EXERCISE. Transcribe every entry word for word.

(Data extracted from a collection)
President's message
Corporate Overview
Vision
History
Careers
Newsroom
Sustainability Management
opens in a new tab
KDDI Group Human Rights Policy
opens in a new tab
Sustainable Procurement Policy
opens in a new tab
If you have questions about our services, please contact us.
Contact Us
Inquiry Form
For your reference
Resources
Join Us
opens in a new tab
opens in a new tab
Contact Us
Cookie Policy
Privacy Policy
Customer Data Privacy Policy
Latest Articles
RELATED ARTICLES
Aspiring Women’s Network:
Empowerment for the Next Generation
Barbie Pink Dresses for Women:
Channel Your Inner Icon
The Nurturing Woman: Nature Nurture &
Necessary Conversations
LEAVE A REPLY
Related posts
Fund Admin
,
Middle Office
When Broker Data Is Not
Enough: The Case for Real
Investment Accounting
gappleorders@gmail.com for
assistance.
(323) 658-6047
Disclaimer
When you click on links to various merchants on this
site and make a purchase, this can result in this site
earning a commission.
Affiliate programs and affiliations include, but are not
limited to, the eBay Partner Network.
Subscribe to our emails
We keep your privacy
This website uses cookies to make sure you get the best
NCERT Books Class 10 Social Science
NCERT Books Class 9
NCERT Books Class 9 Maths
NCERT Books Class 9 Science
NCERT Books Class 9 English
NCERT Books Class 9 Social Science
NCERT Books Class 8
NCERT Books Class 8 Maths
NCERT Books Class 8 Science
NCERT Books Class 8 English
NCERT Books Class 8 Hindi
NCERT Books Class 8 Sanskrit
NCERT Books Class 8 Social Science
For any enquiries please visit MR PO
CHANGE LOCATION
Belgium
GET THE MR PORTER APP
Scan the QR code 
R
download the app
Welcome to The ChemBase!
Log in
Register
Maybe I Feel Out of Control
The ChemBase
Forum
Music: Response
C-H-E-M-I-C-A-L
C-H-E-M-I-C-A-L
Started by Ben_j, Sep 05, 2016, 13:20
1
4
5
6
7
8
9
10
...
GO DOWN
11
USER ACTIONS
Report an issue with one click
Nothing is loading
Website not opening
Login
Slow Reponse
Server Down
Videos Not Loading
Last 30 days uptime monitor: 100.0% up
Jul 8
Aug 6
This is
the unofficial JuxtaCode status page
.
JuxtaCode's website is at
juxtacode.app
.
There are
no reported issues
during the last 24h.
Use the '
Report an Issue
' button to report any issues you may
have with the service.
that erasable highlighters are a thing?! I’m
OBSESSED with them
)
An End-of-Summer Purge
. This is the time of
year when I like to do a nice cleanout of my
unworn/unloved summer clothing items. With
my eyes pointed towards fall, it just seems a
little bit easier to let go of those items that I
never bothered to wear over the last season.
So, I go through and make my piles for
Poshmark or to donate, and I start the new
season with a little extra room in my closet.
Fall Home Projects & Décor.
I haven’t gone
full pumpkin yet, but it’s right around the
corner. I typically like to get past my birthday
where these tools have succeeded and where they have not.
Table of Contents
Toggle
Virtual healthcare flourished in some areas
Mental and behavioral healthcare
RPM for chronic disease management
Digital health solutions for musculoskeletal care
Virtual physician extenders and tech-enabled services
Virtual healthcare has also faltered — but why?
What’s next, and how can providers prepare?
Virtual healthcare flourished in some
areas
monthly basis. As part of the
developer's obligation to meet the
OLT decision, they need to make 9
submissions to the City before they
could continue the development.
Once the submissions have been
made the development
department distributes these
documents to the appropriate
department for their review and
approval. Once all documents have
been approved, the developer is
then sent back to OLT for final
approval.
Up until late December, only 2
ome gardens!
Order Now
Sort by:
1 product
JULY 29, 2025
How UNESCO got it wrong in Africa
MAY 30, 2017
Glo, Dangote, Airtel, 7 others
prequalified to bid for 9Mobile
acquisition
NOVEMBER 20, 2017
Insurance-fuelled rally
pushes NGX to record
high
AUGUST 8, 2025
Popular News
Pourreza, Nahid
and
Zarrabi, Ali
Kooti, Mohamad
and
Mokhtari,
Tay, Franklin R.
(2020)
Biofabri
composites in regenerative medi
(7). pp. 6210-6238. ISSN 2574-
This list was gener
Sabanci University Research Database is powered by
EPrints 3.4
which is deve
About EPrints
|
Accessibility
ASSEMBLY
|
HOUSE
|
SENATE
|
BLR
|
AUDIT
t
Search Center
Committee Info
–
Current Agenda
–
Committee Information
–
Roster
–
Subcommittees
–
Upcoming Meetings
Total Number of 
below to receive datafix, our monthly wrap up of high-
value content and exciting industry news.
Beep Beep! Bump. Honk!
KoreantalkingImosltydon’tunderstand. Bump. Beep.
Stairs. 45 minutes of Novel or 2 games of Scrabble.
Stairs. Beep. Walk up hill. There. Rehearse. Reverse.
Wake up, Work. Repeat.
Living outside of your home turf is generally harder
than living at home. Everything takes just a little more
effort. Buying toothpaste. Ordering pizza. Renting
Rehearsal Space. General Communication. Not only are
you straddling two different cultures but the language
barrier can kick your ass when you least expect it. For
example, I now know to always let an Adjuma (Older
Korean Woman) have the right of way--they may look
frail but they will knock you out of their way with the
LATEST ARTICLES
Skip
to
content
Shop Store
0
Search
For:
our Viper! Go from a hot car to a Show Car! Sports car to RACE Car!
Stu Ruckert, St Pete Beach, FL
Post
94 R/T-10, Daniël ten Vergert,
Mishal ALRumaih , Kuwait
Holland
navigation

YOUR RESPONSE.
President's message
Corporate Overview
Vision
History
Careers
Newsroom
Sustainability Management
opens in a new tab
KDDI Group Human Rights Policy
opens in a new tab
Sustainable Procurement Policy
opens in a new tab
If you have questions about our services, please contact us.
Contact Us
Inquiry Form
For your reference
Resources
Join Us
opens in a new tab
opens in a new tab
Contact Us
Cookie Policy
Privacy Policy
Customer Data Privacy Policy
Latest Articles
RELATED ARTICLES
Aspiring Women’s Network:
Empowerment for the Next Generation
Barbie Pink Dresses for Women:
Channel Your Inner Icon
The Nurturing Woman: Nature Nurture &
Necessary Conversations
LEAVE A REPLY
Related posts
Fund Admin
,
Middle Office
When Broker Data Is Not
Enough: The Case for Real
Investment Accounting
gappleorders@gmail.com for
assistance.
(323) 658-6047
Disclaimer
When you click on links to various merchants on this
site and make a purchase, this can result in this site
earning a commission.
Affiliate programs and affiliations include, but are not
limited to, the eBay Partner Network.
Subscribe to our emails
We keep your privacy
This website uses cookies to make sure you get the best
NCERT Books Class 10 Social Science
NCERT Books Class 9
NCERT Books Class 9 Maths
NCERT Books Class 9 Science
NCERT Books Class 9 English
NCERT Books Class 9 Social Science
NCERT Books Class 8
NCERT Books Class 8 Maths
NCERT Books Class 8 Science
NCERT Books Class 8 English
NCERT Books Class 8 Hindi
NCERT Books Class 8 Sanskrit
NCERT Books Class 8 Social Science
For any enquiries please visit MR PO
CHANGE LOCATION
Belgium
GET THE MR PORTER APP
Scan the QR code 
R
download the app
Welcome to The ChemBase!
Log in
Register
Maybe I Feel Out of Control
The ChemBase
Forum
Music: Response
C-H-E-M-I-C-A-L
C-H-E-M-I-C-A-L
Started by Ben_j, Sep 05, 2016, 13:20
1
4
5
6
7
8
9
10
...
GO DOWN
11
USER ACTIONS
Report an issue with one click
Nothing is loading
Website not opening
Login
Slow Reponse
Server Down
Videos Not Loading
Last 30 days uptime monitor: 100.0% up
Jul 8
Aug 6
This is
the unofficial JuxtaCode status page
.
JuxtaCode's website is at
juxtacode.app
.
There are
no reported issues
during the last 24h.
Use the '
Report an Issue
' button to report any issues you may
have with the service.
that erasable highlighters are a thing?! I’m
OBSESSED with them
)
An End-of-Summer Purge
. This is the time of
year when I like to do a nice cleanout of my
unworn/unloved summer clothing items. With
my eyes pointed towards fall, it just seems a
little bit easier to let go of those items that I
never bothered to wear over the last season.
So, I go through and make my piles for
Poshmark or to donate, and I start the new
season with a little extra room in my closet.
Fall Home Projects & Décor.
I haven’t gone
full pumpkin yet, but it’s right around the
corner. I typically like to get past my birthday
where these tools have succeeded and where they have not.
Table of Contents
Toggle
Virtual healthcare flourished in some areas
Mental and behavioral healthcare
RPM for chronic disease management
Digital health solutions for musculoskeletal care
Virtual physician extenders and tech-enabled services
Virtual healthcare has also faltered — but why?
What’s next, and how can providers prepare?
Virtual healthcare flourished in some
areas
monthly basis. As part of the
developer's obligation to meet the
OLT decision, they need to make 9
submissions to the City before they
could continue the development.
Once the submissions have been
made the development
department distributes these
documents to the appropriate
department for their review and
approval. Once all documents have
been approved, the developer is
then sent back to OLT for final
approval.
Up until late December, only 2
ome gardens!
Order Now
Sort by:
1 product
JULY 29, 2025
How UNESCO got it wrong in Africa
MAY 30, 2017
Glo, Dangote, Airtel, 7 others
prequalified to bid for 9Mobile
acquisition
NOVEMBER 20, 2017
Insurance-fuelled rally
pushes NGX to record
high
AUGUST 8, 2025
Popular News
Pourreza, Nahid
and
Zarrabi, Ali
Kooti, Mohamad
and
Mokhtari,
Tay, Franklin R.
(2020)
Biofabri
composites in regenerative medi
(7). pp. 6210-6238. ISSN 2574-
This list was gener
Sabanci University Research Database is powered by
EPrints 3.4
which is deve
About EPrints
|
Accessibility
ASSEMBLY
|
HOUSE
|
SENATE
|
BLR
|
AUDIT
t
Search Center
Committee Info
–
Current Agenda
–
Committee Information
–
Roster
–
Subcommittees
–
Upcoming Meetings
Total Number of 
below to receive datafix, our monthly wrap up of high-
value content and exciting industry news.
Beep Beep! Bump. Honk!
KoreantalkingImosltydon’tunderstand. Bump. Beep.
Stairs. 45 minutes of Novel or 2 games of Scrabble.
Stairs. Beep. Walk up hill. There. Rehearse. Reverse.
Wake up, Work. Repeat.
Living outside of your home turf is generally harder
than living at home. Everything takes just a little more
effort. Buying toothpaste. Ordering pizza. Renting
Rehearsal Space. General Communication. Not only are
you straddling two different cultures but the language
barrier can kick your ass when you least expect it. For
example, I now know to always let an Adjuma (Older
Korean Woman) have the right of way--they may look
frail but they will knock you out of their way with the
LATEST ARTICLES
Skip
to
content
Shop Store
0
Search
For:
our Viper! Go from a hot car to a Show Car! Sports car to RACE Car!
Stu Ruckert, St Pete Beach, FL
Post
94 R/T-10, Daniël ten Vergert,
Mishal ALRumaih , Kuwait
Holland
navigation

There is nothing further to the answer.